Knight recently signed his home lease for another year and secured an art studio. He’d like to stay in Missoula long-term, and maybe open a project space. But forces outside of his control may dictate his future. Montana recently voted to legalize recreational cannabis which, depending on state and city permitting, could impact prices for the deindustrialized spaces that often house alternative galleries. And in February, Knight posted a grainy image of a person outside his rental home on Instagram. They were taking photos of the property.
Neighbors, Not Navel-Gazers
In How to Kill a City, Moskowitz frames contemporary urban renewal as suburbanization part two. During deindustrialization, developers and home buyers segregated cities from suburbs through disinvestment and abandonment. Today’s inverse process segregates through urban capitalization and displacement, whether it’s Manhattan or Montgomery, Alabama.

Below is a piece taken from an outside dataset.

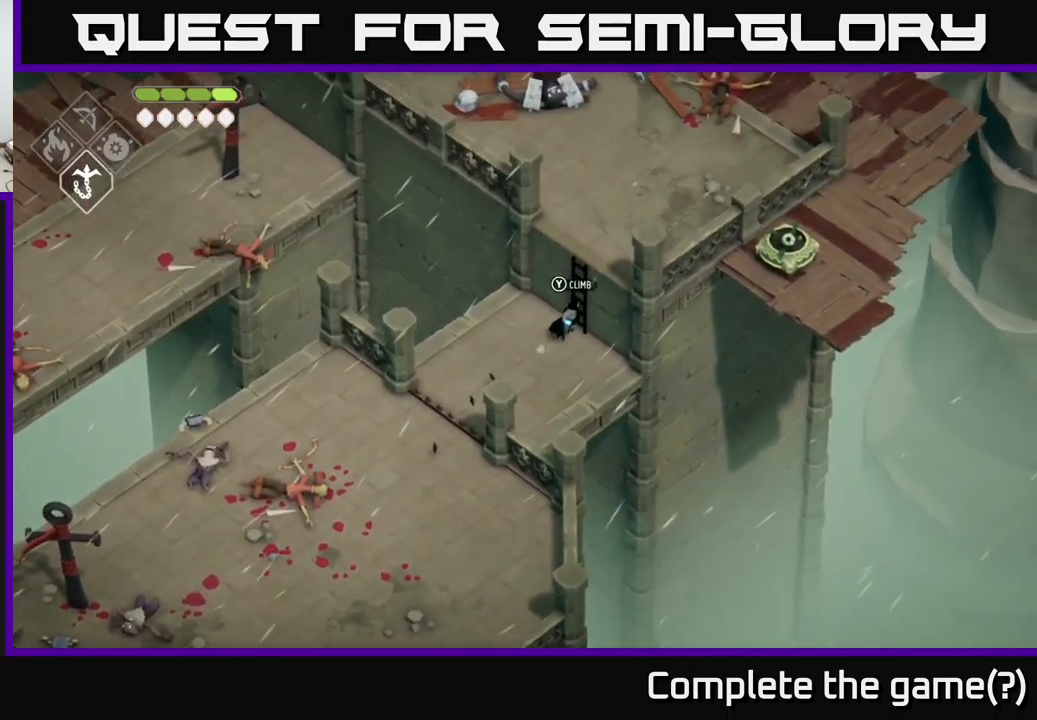
{"buttons": [], "left_stick": "up-right", "right_stick": "center", "events": [[283, "Y", "down"], [333, "Y", "up"]]}
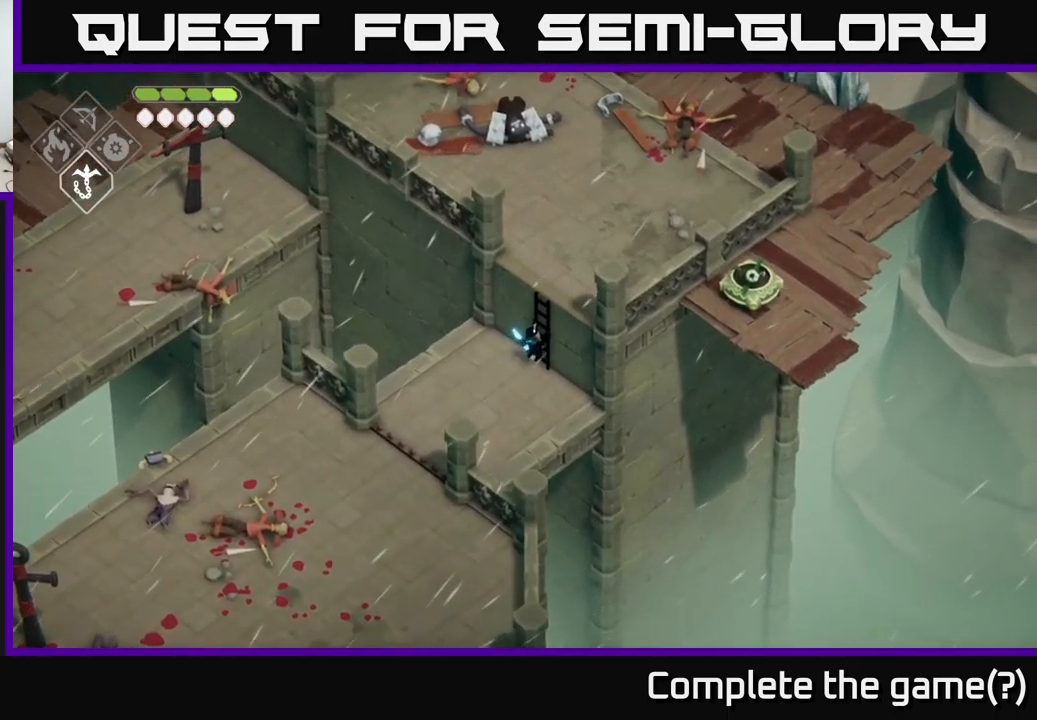
{"buttons": [], "left_stick": "up", "right_stick": "up", "events": [[167, "left_stick", "up"], [333, "right_stick", "up"]]}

The halcyon days of DIY venues—a side effect of twentieth-century urban disinvestment—produced paradoxical value. Two generations of artists enjoyed innumerable shows, enthusiastic audiences, and instructive forms of mutual-aid. For local governments and real estate developers, DIY provided an in-kind, fiercely marketable cultural cache. While artists don’t singularly cause gentrification, they must confront how they’re instrumentalized towards the profitable displacement of working class and low-income communities of color. Today, Covid-19 is accelerating that displacement; there is an eviction crisis. Perhaps having become incidental in the era of algorithmic art-frosting could be catalytic for artists. Because while the incidental are displaceable, the displaceable are legion.
Through organizing in Oakland post-Ghost Ship, Sam Lefebvre determined that “artist warehouse” is a meaningless designation to municipalities. Artists living in warehouses have more in common, Lefebvre explained, with people renting unpermitted garage rooms or illegally subdivided apartments than they do with commercial businesses.

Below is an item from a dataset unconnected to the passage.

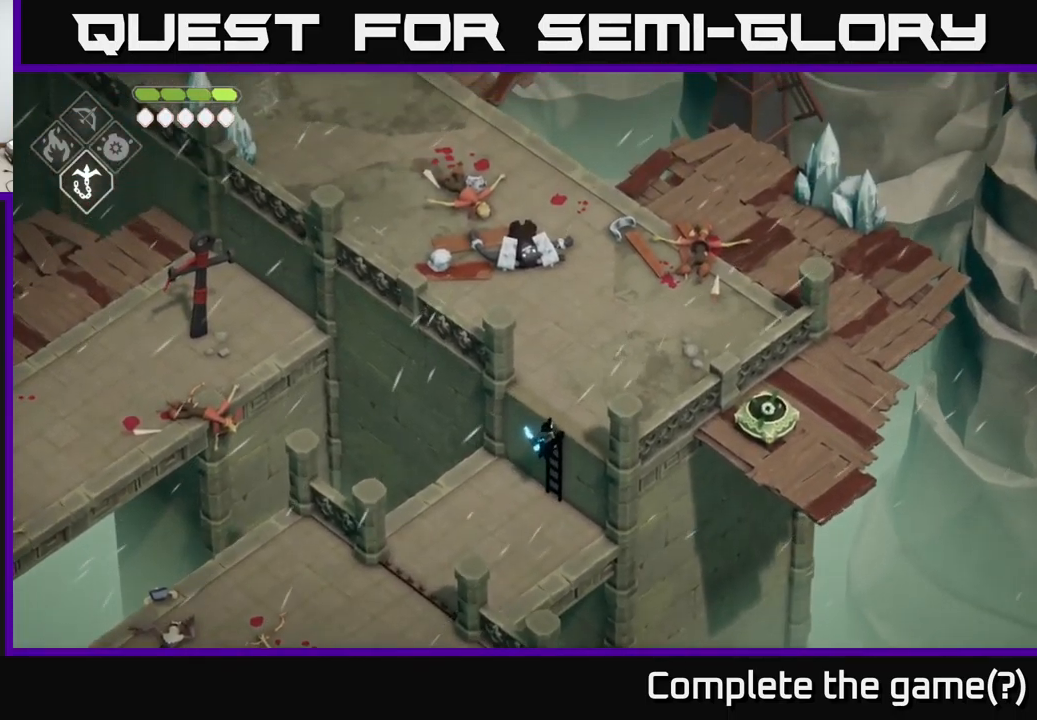
{"buttons": [], "left_stick": "up", "right_stick": "up", "events": []}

“To build power to affect change politically, artists should recognize themselves as tenants with the same interests as other tenants,” Lefebvre said, “even if they might not recognize each other along cultural lines.”
For artists living in more traditional housing, O.K. Fox, co-host of New York podcast Art and Labor, offered similar advice in a March email: artists should stop thinking of themselves as atomized culture makers, and start communicating, and identifying, with their neighbors.
“If you think your landlord is small, do some research,” recommended Fox, a member of the Ridgewood Tenants Union. “Plenty pretend to be small, but are often part of larger efforts to ‘curate’ a neighborhood. Then, depending on how committed everyone is to staying long-term, your group could consider forming an association in solidarity with a tenants union or housing movement.”
Hyper-gentrification, high-earning remote workers, and commercial cannabis footprints loom on the horizon for Tucson, Billings, Reno, Grand Rapids, and scores of other mid-sized cities. Instead of protecting existing citizenry through their authority to regulate municipal housing policies, local leaders have willfully become the minions of real estate developers. To artists across the United States: now is the time to build solidarity with your neighbors. Your antagonists are already organized.
Sean J Patrick Carney is a writer in Berkeley, California.